J'aimais ce sourire et cette façon qu'elle avait de me regarder quand je lui parlais, comme si, chaque fois, elle me redécouvrait. J'aimais ces histoires qu'elle me racontait. Des mondes tissés de fil d'argent qu'elle déroulait dans le crépuscule de nos journées. J'aimais sa voix qui me guidait comme le murmure du vent dans le matin naissant, et ses gestes qui m'accompagnaient pour m'apprendre comment tomber.

Elle m'avait tout appris. Sans finalement jamais rien me dire. Cette vérité m'explosa en plein visage et je restai un moment à considérer le point de vue qui venait de faire surface au beau milieu de ces fragments de vie.

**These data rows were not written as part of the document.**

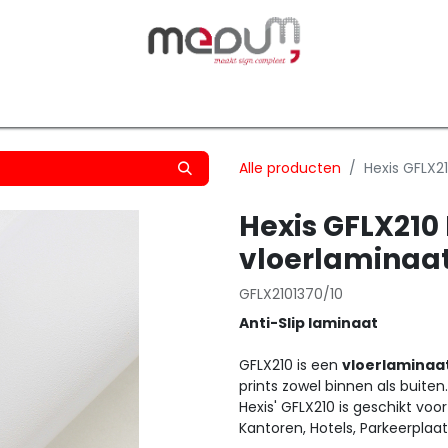
owfilm
Transfers
Silhouette
Graphtec
Hard-/Sof
Alle producten
Hexis GFLX2
Hexis GFLX21
vloerlaminaat
GFLX2101370/10
Anti-Slip laminaat
GFLX210 is een
vloerlaminaa
prints zowel binnen als buiten.
Hexis' GFLX210 is geschikt voo
Kantoren, Hotels, Parkeerplaa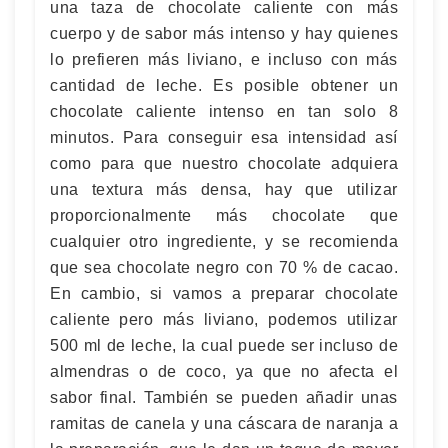
una taza de chocolate caliente con más
cuerpo y de sabor más intenso y hay quienes
lo prefieren más liviano, e incluso con más
cantidad de leche. Es posible obtener un
chocolate caliente intenso en tan solo 8
minutos. Para conseguir esa intensidad así
como para que nuestro chocolate adquiera
una textura más densa, hay que utilizar
proporcionalmente más chocolate que
cualquier otro ingrediente, y se recomienda
que sea chocolate negro con 70 % de cacao.
En cambio, si vamos a preparar chocolate
caliente pero más liviano, podemos utilizar
500 ml de leche, la cual puede ser incluso de
almendras o de coco, ya que no afecta el
sabor final. También se pueden añadir unas
ramitas de canela y una cáscara de naranja a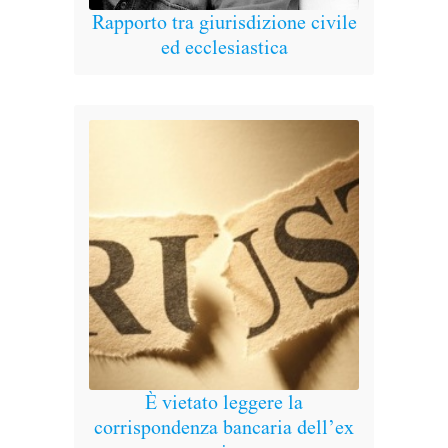
Rapporto tra giurisdizione civile
ed ecclesiastica
Divo
e pat
h
È vietato leggere la
corrispondenza bancaria dell’ex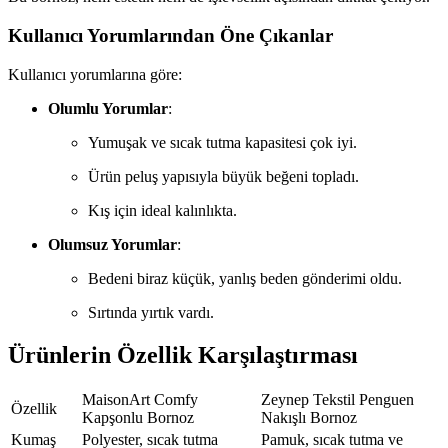
Kullanıcı Yorumlarından Öne Çıkanlar
Kullanıcı yorumlarına göre:
Olumlu Yorumlar
:
Yumuşak ve sıcak tutma kapasitesi çok iyi.
Ürün peluş yapısıyla büyük beğeni topladı.
Kış için ideal kalınlıkta.
Olumsuz Yorumlar
:
Bedeni biraz küçük, yanlış beden gönderimi oldu.
Sırtında yırtık vardı.
Ürünlerin Özellik Karşılaştırması
MaisonArt Comfy
Zeynep Tekstil Penguen
Özellik
Kapşonlu Bornoz
Nakışlı Bornoz
Kumaş
Polyester, sıcak tutma
Pamuk, sıcak tutma ve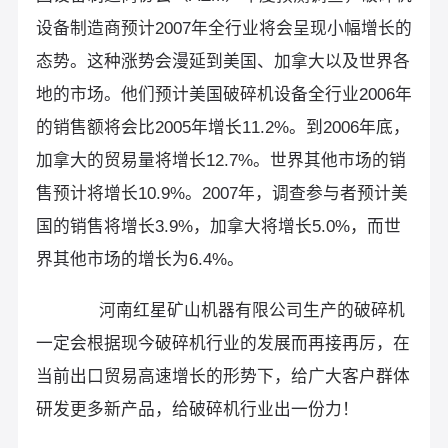
设备制造商预计2007年全行业将会呈现小幅增长的
态势。这种涨势会漫延到美国、加拿大以及世界各
地的市场。他们预计美国破碎机设备全行业2006年
的销售额将会比2005年增长11.2%。到2006年底，
加拿大的贸易量将增长12.7%。世界其他市场的销
售预计将增长10.9%。2007年，调查参与者预计美
国的销售将增长3.9%，加拿大将增长5.0%，而世
界其他市场的增长为6.4%。
河南红星矿山机器有限公司生产的破碎机
一定会根据现今破碎机行业的发展而再接再厉，在
当前出口贸易高速增长的形势下，给广大客户群体
研发更多新产品，给破碎机行业出一份力！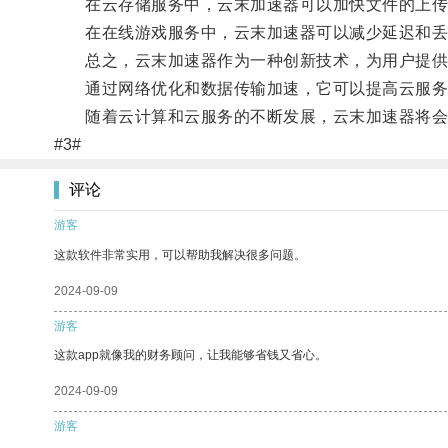
在云存储服务中，云末加速器可以加快文件的上传
在在线游戏服务中，云末加速器可以减少延迟和丢
总之，云末加速器作为一种创新技术，为用户提供
通过网络优化和数据传输加速，它可以提高云服务
随着云计算和云服务的不断发展，云末加速器将会在
#3#
评论
游客
这款软件非常实用，可以帮助我解决很多问题。
2024-09-09
游客
这款app就像我的财务顾问，让我能够省钱又省心。
2024-09-09
游客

Elle ne m'avait jamais rien dit parce qu'elle me faisait suffisamment confiance pour me laisser appréhender la vie par moi-même.

Je fouillai dans mon sac et en sortis le carnet en cuir. Je feuilletai les pages avec frénésie jusqu'à parvenir à ce dernier chapitre qu'elle avait écrit.

« Véra repensait à cette plume souillée de son propre sang. C'était avec l'encre de ses veines qu'elle avait enfin trouvé le courage de réécrire son histoire. Les monstres avaient disparu, tout autant que cet horrible corbeau au cœur de pierre qui, pendant bien trop longtemps l'avait glacée d'effroi. Il ne lui restait plus beaucoup de temps mais Valraven* était vaincu. Elle pouvait à présent mourir en paix.

Elle s'allongea dans l'herbe putride, berceau de sa naissance, et ferma les yeux. Elle pensa à cet enfant qu'elle avait eu la chance de sentir grandir en son sein, et qu'elle avait sauvé de ce monde cruel et dénaturé. Elle pensa à ce pêcheur qu'elle avait continué à aimer malgré le sort qui les avait frappés. Il lui avait offert bien plus qu'une simple rémige. Il lui avait fait cadeau de ce dont elle avait toujours été privée : un nouveau souffle de vie. Et, tandis que les battements de son cœur murmuraient leurs derniers accords, elle se mit à rêver. D'une jeune fille qui glissait sa main dans celle d'un pêcheur. »

  • Je ne crois pas que ta mère voulait te laisser la responsabilité de poursuivre cette histoire, déclara Marianne, l'air soucieux. Quand je te parlais de choix, je parlais...
  • ...de choisir moi-même ce que je voulais pour moi.

Marianne se tourna vers moi et me sourit tristement.

  • C'est ça.

À travers l'histoire de Véra, mise en mots par Rave, le message qu'elle voulait me faire passer c'était que peu importent les obstacles qui jalonnent notre vie, on peut toujours choisir de poursuivre ses rêves.


*Dans le folklore danois, un valraven est un corbeau surnaturel décrit comme le corbeau des tués, qui consomme les corps des morts sur les champs de bataille . Ils se transforment alors en créature surnaturelle qui acquiert la mémoire et les dons de celui qu'il dévore.